Aynadan kendime baktığımda hayalet gibiydim.Herkesin bana ağzı açık bir şekilde bakması normaldi yani.Ben bu okula nasıl devam edecektim.Bütün herkes benim o gerizekalının ima ettiği şekilde olduğumu düşünecekti.Daha önce hayatımda hiç böyle bir şey yaşamamıştım.Birçok farklı ülkeye gitmiştim ama bana böyle diyen olmamıştı bile.
Aslında normal olarak düşündüğümüzde bunları Amerikadaki,İngilteredeki öğrencilerden beklemek çok daha normaldi.Sonuçta onlar bu tür konuşmaları hep yapıyorlardı.

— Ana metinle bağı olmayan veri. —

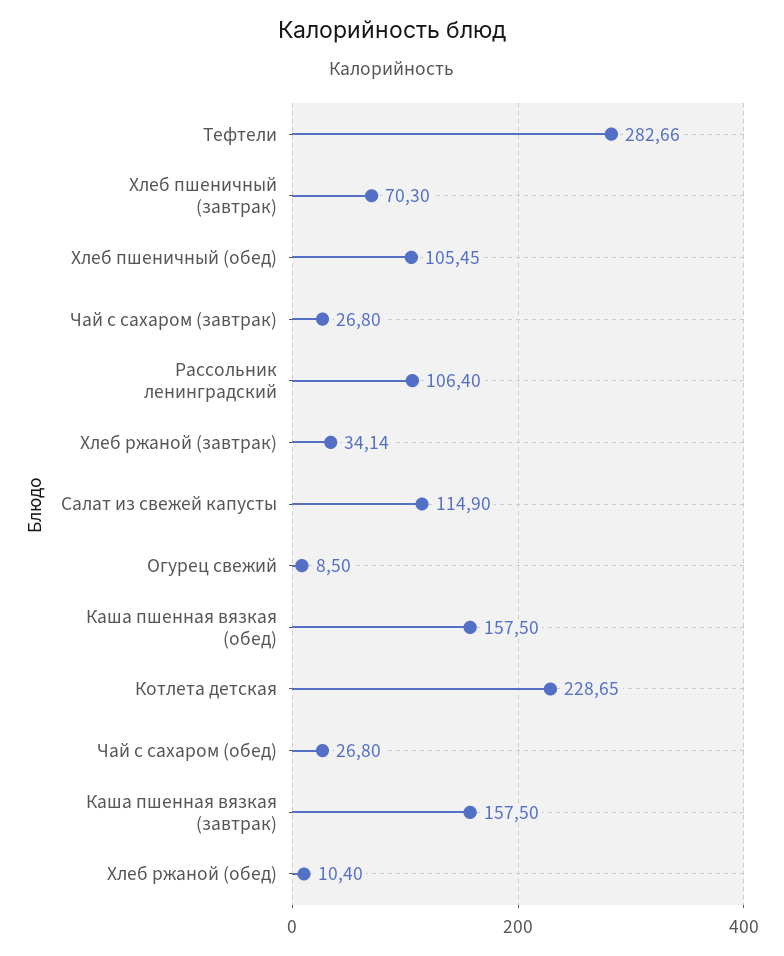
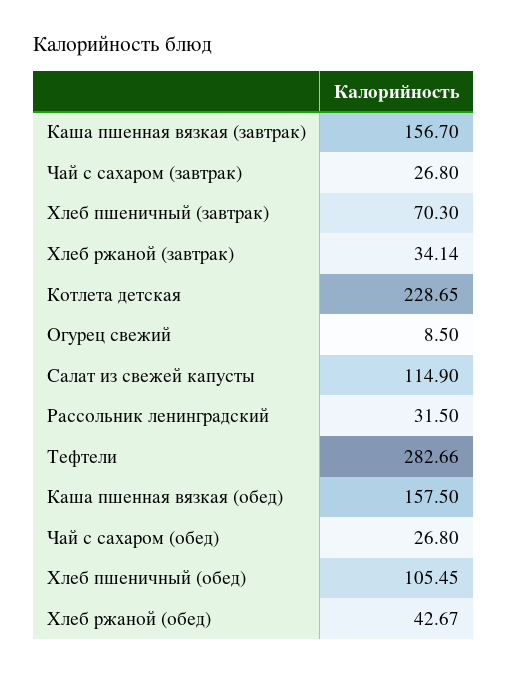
Рассольник ленинградский: 106.4 -> 31.5
Каша пшенная вязкая (завтрак): 157.5 -> 156.7
Хлеб ржаной (обед): 10.4 -> 42.67

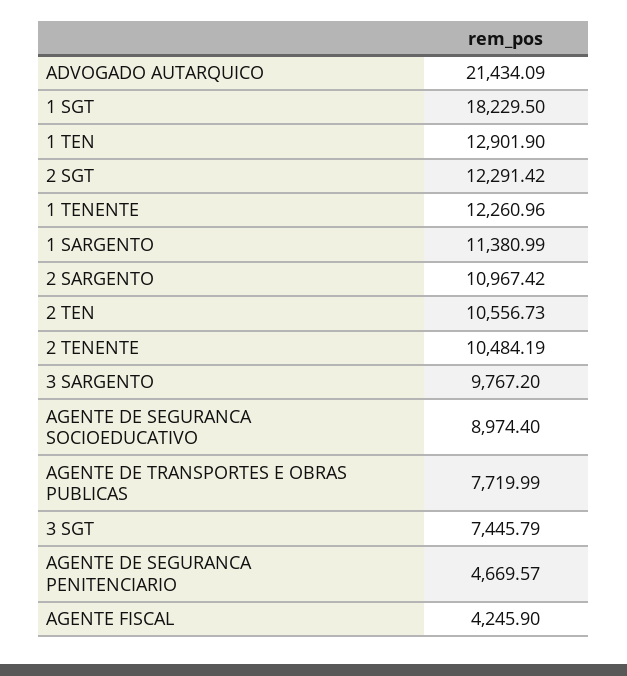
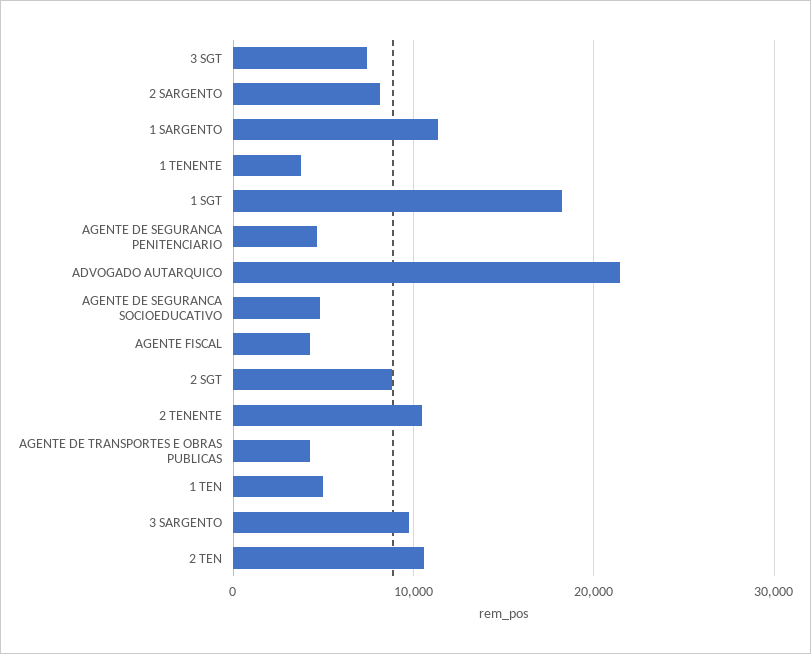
1 TEN: 12901.9 -> 5000
2 SGT: 12291.42 -> 9000
1 TENENTE: 12260.96 -> 4000
2 SARGENTO: 10967.42 -> 8000
AGENTE DE SEGURANCA SOCIOEDUCATIVO: 8974.4 -> 5000
AGENTE DE TRANSPORTES E OBRAS PUBLICAS: 7719.99 -> 4000

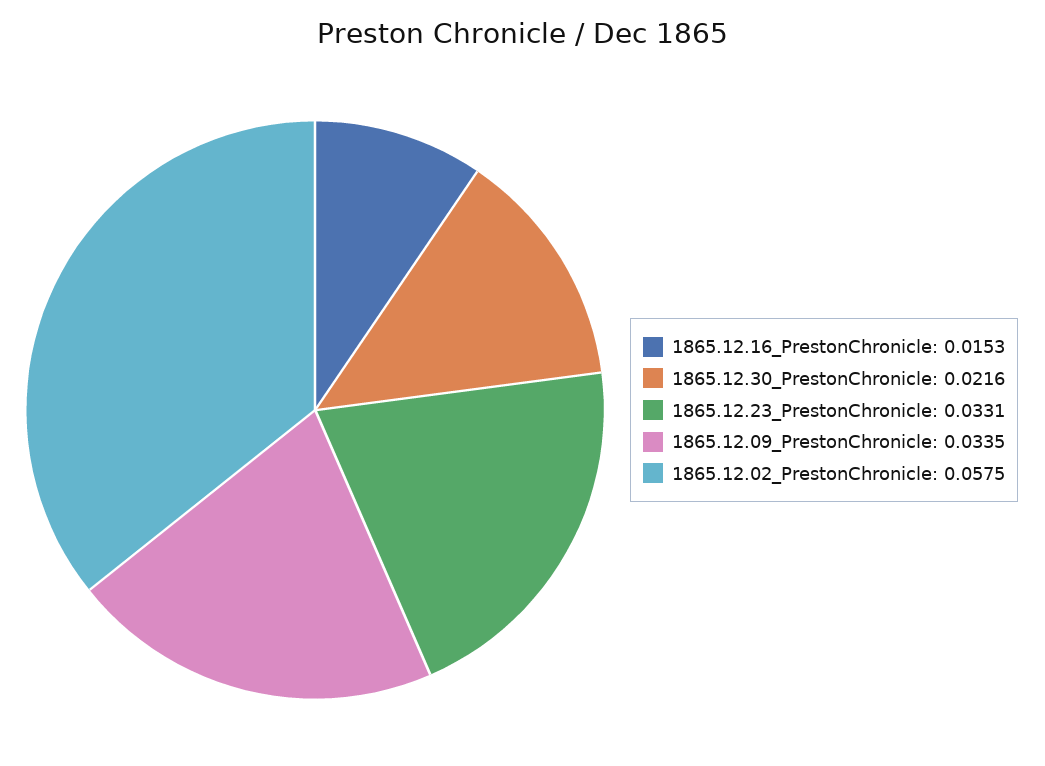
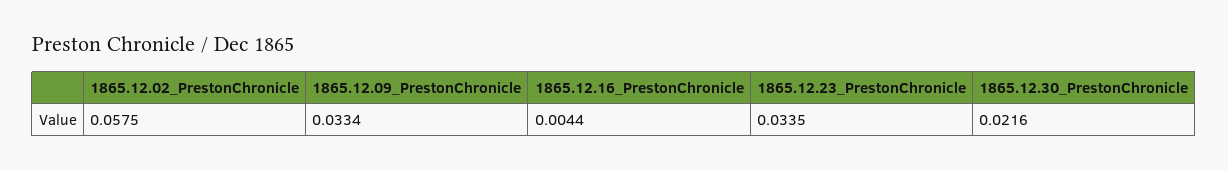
1865.12.16_PrestonChronicle: 0.0153 -> 0.0044
1865.12.23_PrestonChronicle: 0.0331 -> 0.0335
1865.12.09_PrestonChronicle: 0.0335 -> 0.0334

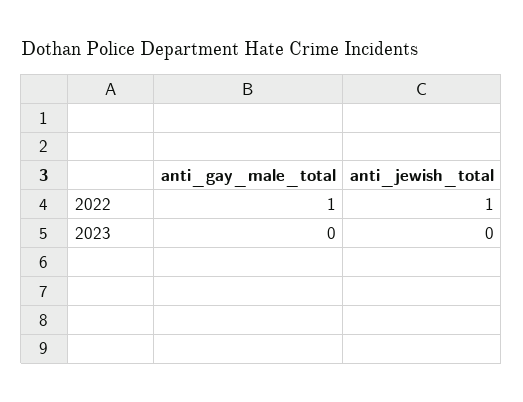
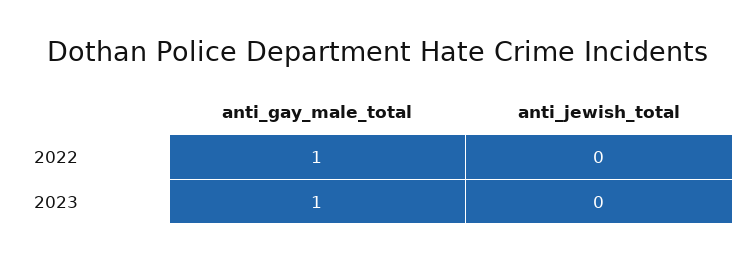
anti_jewish_total, 2022: 1 -> 0
anti_gay_male_total, 2023: 0 -> 1

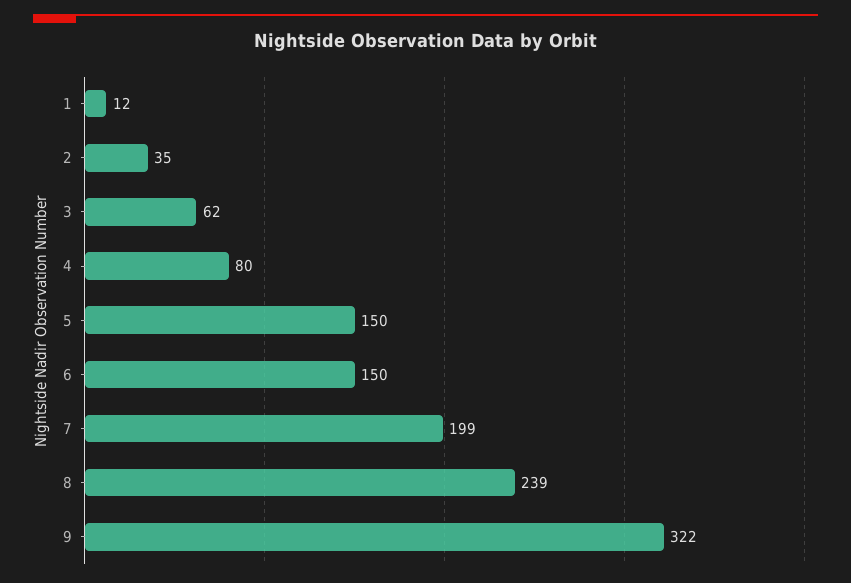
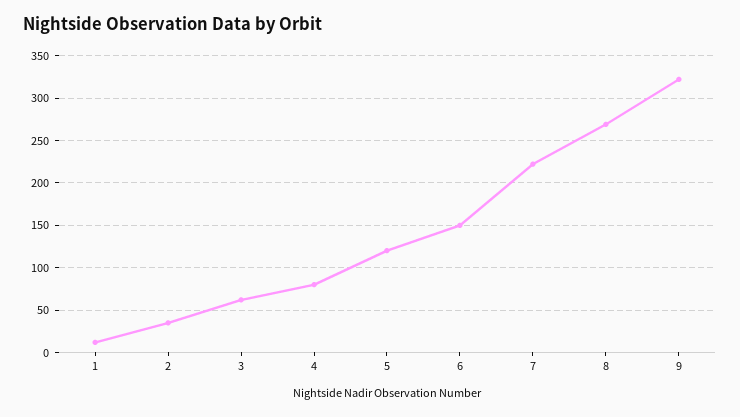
5: 150 -> 120
7: 199 -> 220
8: 239 -> 270

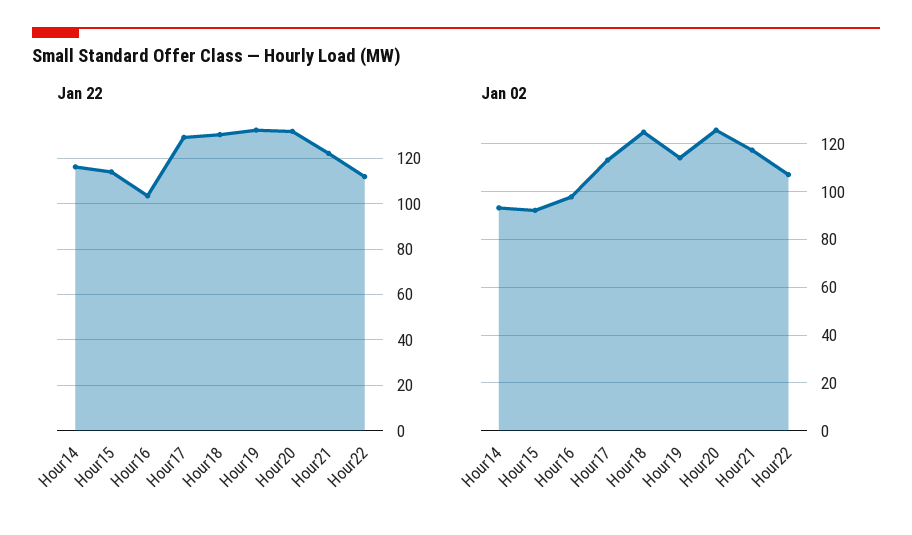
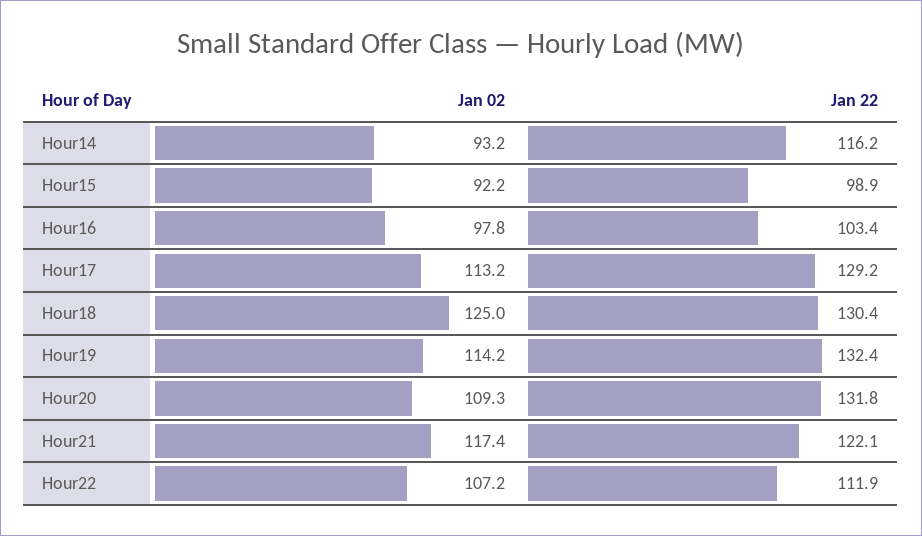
Jan 22, Hour15: 115 -> 98.9
Jan 02, Hour20: 125 -> 109.3

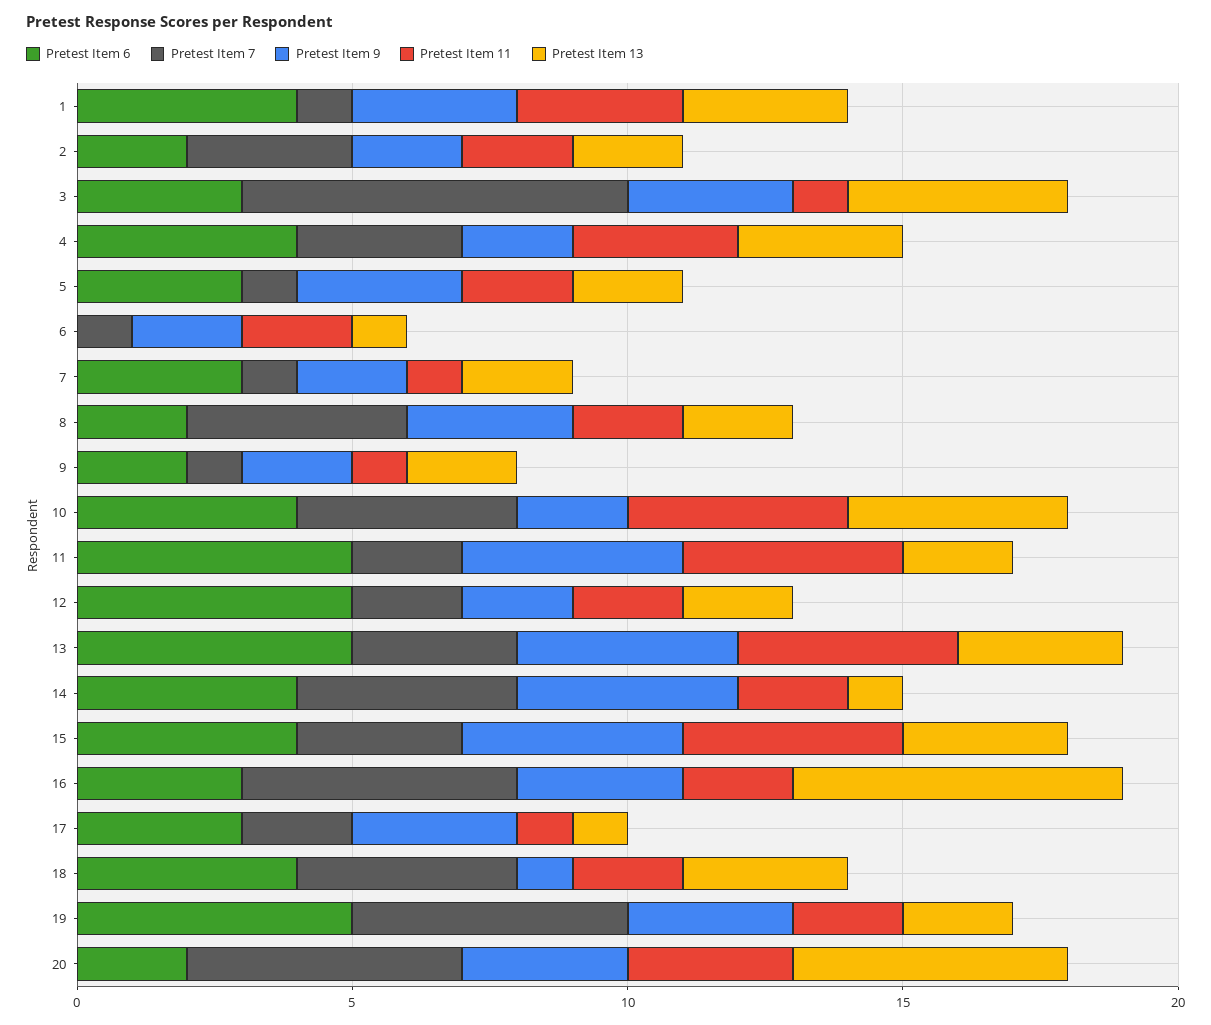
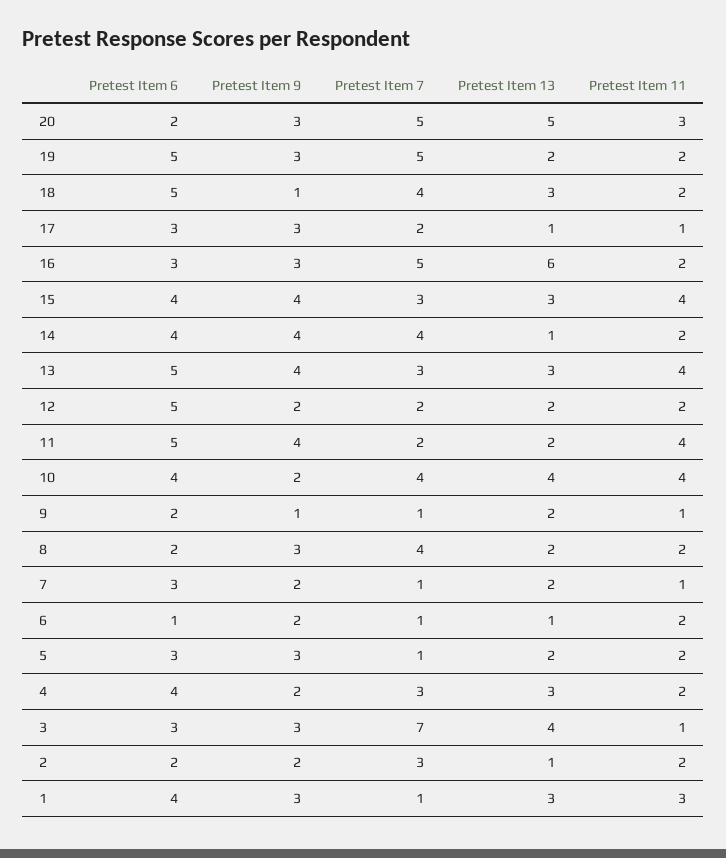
Pretest Item 13, 2: 2 -> 1
Pretest Item 11, 4: 3 -> 2
Pretest Item 6, 6: 0 -> 1
Pretest Item 9, 9: 2 -> 1
Pretest Item 6, 18: 4 -> 5

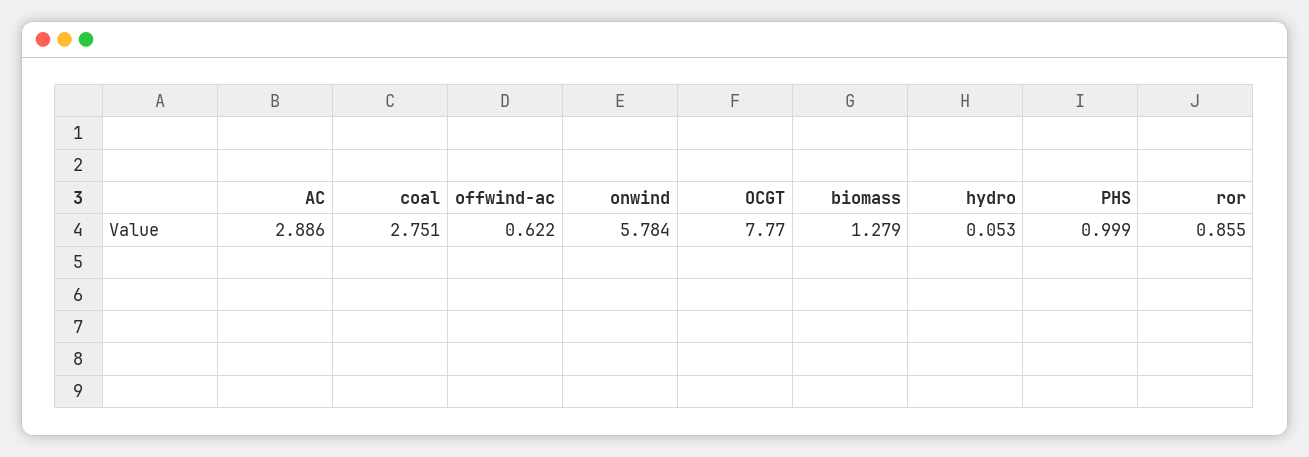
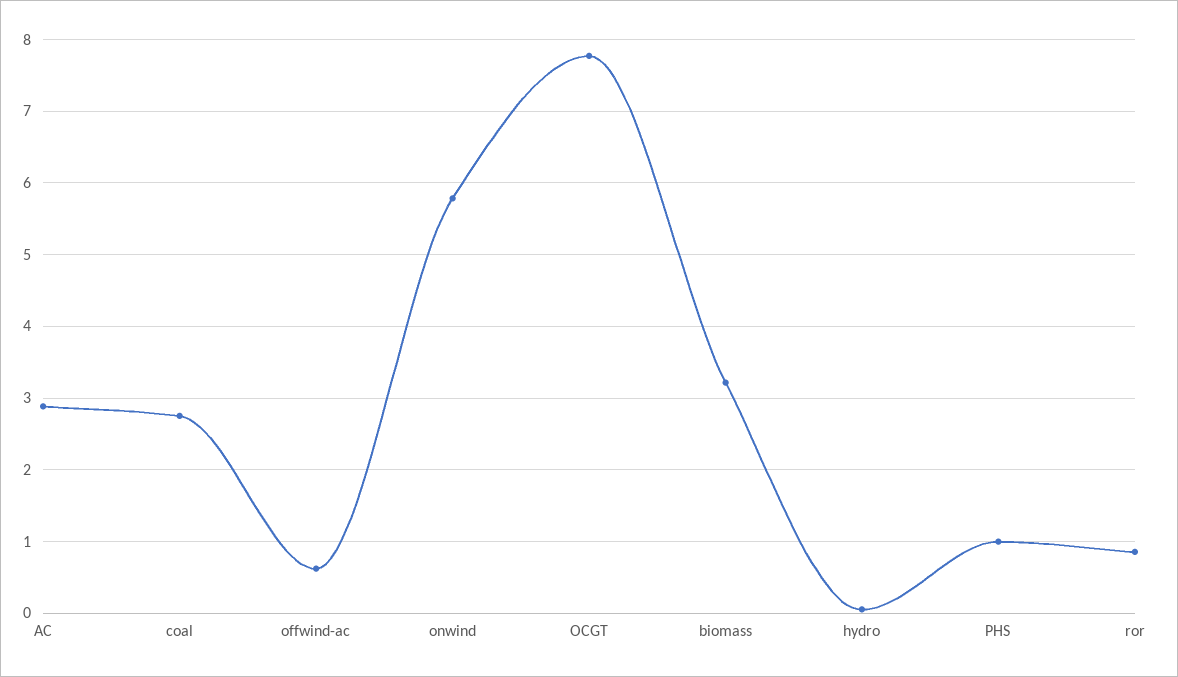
biomass: 1.279 -> 3.2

Belkide bu okuldan gitmeliydim.Babamla konuşup beni başka bir özel okula aldırmasını isteyebilirdim.Bu benim için sorun olacaktı.Sonuçta babam hiçbir şey sormadan direk beni dinleyip tamam diyecek biri değildi.Ona bu konuyu açarsam konunun iyice derinlerine girecek ve bunları öğrendiği zamanda o çocukların peşini bırakmayacaktı.Sonuç olarak her şekilde rezil oluyordum.
Aynanın önünde durmuş manyak gibi düşünmeye dalmıştım yine.Arkamda bana endişeli gözlerle bakan bir kız olduğunu yeni gördüğümde korkarak arkamı dönüp ona bakmaya başladım.